Les ZUS n’ont pas profité de l’embellie du marché de l’emploi. Certes, en 2007, leur taux de chômage (17,9 %) a diminué par rapport au pic de 2006 (19,5 %). Mais il n’a fait que retrouver le niveau observé en 2004. Plus grave, la qualité de l’emploi s’est, elle, encore dégradée. « Entre 2004 et 2007, on note une précarisation accrue des emplois occupés par les habitants des ZUS ainsi qu’une extension du temps partiel – fréquemment subi – parmi la population masculine », note ainsi l’Observatoire national des ZUS dans son dernier rapport. Depuis les émeutes de l’automne 2005, et malgré la crainte qu’elles ne se reproduisent, seuls les discours ont véritablement changé. Ainsi des grandes entreprises, qui communiquent jusqu’à plus soif sur la promotion de la diversité. Les résultats, eux, se font attendre. « Seulement 51 % des entreprises déclarent avoir mis en place un suivi et une évaluation des actions de prévention des discriminations et de promotion de l’égalité », note la Halde. Des discours aux actes, il y a loin. Tellement loin que les jeunes des quartiers se sentent toujours aussi exclus de l’emploi.

PLANS EN RAFALES

Création des zones d’éducation prioritaires ou ZEP (1981), de la Délégation interministérielle à la ville (1988), de la dotation de solidarité urbaine (1991)… Voilà près de trente ans qu’ont débuté les plans « banlieue » des pouvoirs publics. Mais les premières mesures spécifiques en faveur de l’emploi dans ces quartiers sont plus récentes.

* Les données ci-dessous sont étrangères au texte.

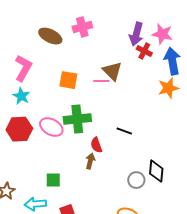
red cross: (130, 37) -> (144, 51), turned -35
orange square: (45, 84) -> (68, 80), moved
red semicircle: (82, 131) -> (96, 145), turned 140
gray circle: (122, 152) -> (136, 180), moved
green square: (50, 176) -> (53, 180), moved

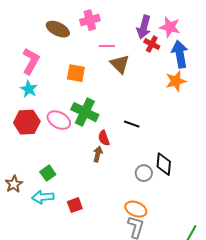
pink line: (101, 81) -> (107, 46), moved
green cross: (77, 119) -> (85, 112), turned 32
green square: (53, 180) -> (48, 173), moved, turned -35

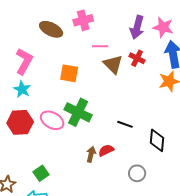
red cross: (152, 44) -> (137, 58), moved
red semicircle: (104, 138) -> (106, 150), moved, turned 84
black diamond: (164, 164) -> (157, 140), moved

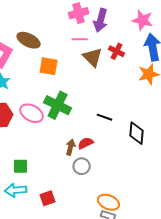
pink cross: (83, 20) -> (79, 13), moved
purple arrow: (137, 27) -> (101, 20), moved
brown ellipse: (51, 29) -> (29, 40), moved
green square: (41, 173) -> (21, 166), turned 35
gray circle: (137, 173) -> (82, 166), moved

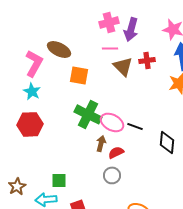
red cross: (117, 51) -> (147, 60), turned -35
pink ellipse: (32, 113) -> (112, 122), moved
brown arrow: (71, 147) -> (101, 143), moved
green square: (21, 166) -> (59, 180), moved

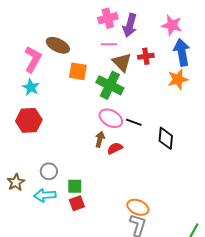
green cross: (88, 114) -> (110, 85), moved
gray circle: (112, 175) -> (49, 171), moved
green square: (59, 180) -> (75, 186), moved

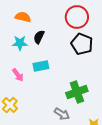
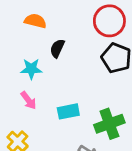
cyan star: (20, 43) -> (31, 69), moved
cyan rectangle: (41, 66) -> (68, 111), moved

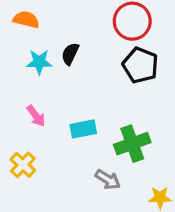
orange semicircle: (35, 21) -> (26, 20), moved
cyan star: (31, 69) -> (39, 62), moved

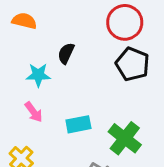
cyan star: (39, 62) -> (38, 75), moved
green cross: (132, 144) -> (125, 138), turned -32

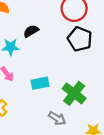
black semicircle: (66, 53) -> (31, 31), turned 35

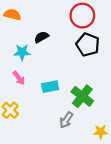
gray arrow: (57, 118) -> (66, 120), turned 91

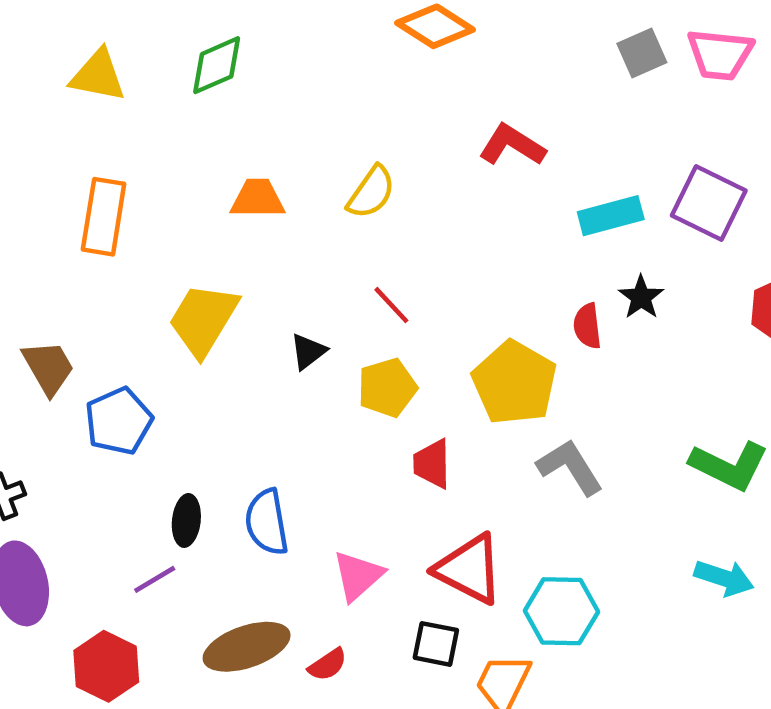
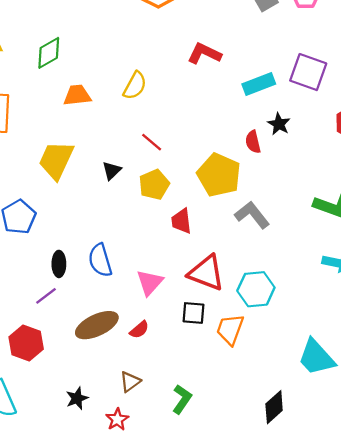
green diamond: (217, 65) -> (49, 53), moved

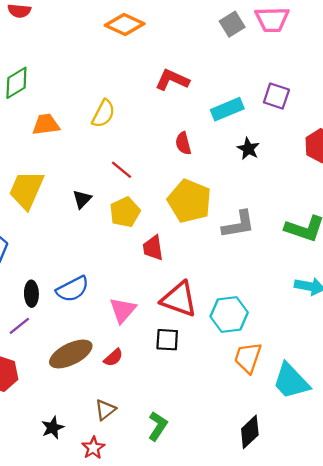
purple square: (308, 72) -> (276, 96), size x0.7
red semicircle: (253, 142) -> (183, 143), moved
gray L-shape: (252, 215) -> (238, 225), moved, turned 120
blue semicircle: (100, 260) -> (73, 289), turned -100
orange trapezoid: (230, 329) -> (248, 358), moved

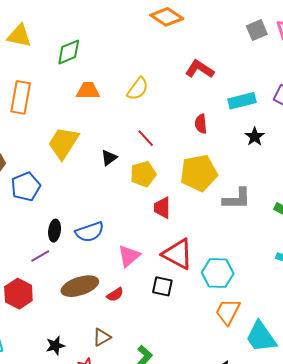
yellow pentagon: (189, 201) -> (199, 173), turned 30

1996 : pacte de relance pour la ville

Création de 751 zones urbaines sensibles (ZUS), 44 zones franches urbaines (ZFU) et 412 zones de revitalisation urbaine (ZRU). Les entreprises qui s’y implantent ou s’y développent sont incitées à recruter localement via des aides et des exonérations.

2003 : loi Borloo

Distinction entre rénovation urbaine et revitalisation économique. Création de 41 zones franches urbaines supplémentaires et d’un Observatoire national des zones urbaines sensibles.

2005 : plan de cohésion sociale

Mise en place d’un accompagnement individuel pour les jeunes les plus éloignés de l’emploi. Création du contrat d’insertion dans la vie sociale (Civis) – 20 % des bénéficiaires viennent de ZUS – et du contrat jeune en entreprise.

2005 : mission emploi quartiers

Pilotée par l’ANPE, elle vise à favoriser l’accès à l’emploi des jeunes, notamment diplômés.

2006 : loi pour l’égalité des chances

Création de nouvelles ZFU, renforcement des pouvoirs de la Halde et instauration du CV anonyme, jamais entré en vigueur faute de décret d’application.

2008 : plan Espoir banlieues

Aide à la création d’entreprise et instauration du nouveau contrat d’autonomie.